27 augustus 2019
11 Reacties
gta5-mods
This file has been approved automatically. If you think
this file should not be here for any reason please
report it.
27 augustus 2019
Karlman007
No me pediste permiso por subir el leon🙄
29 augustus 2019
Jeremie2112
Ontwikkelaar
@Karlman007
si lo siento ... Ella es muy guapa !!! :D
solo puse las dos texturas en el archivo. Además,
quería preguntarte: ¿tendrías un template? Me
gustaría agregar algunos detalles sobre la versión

==

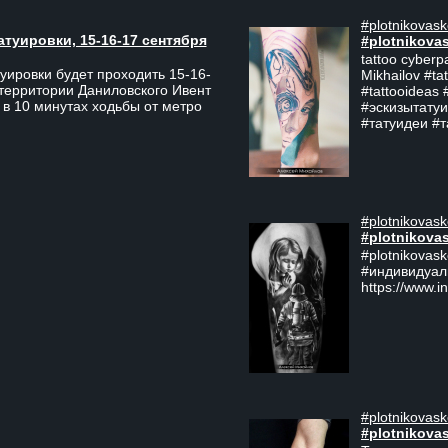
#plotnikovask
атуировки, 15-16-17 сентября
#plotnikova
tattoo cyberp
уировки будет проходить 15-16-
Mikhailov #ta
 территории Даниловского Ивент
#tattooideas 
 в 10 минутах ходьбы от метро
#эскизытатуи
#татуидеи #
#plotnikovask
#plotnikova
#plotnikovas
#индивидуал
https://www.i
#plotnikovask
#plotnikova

* [TO-DO ITEM] Locate every line in the data above that contains the string "file", and reproduce each such line in full.

* [SOLUTION]
This file has been approved automatically. If you think
this file should not be here for any reason please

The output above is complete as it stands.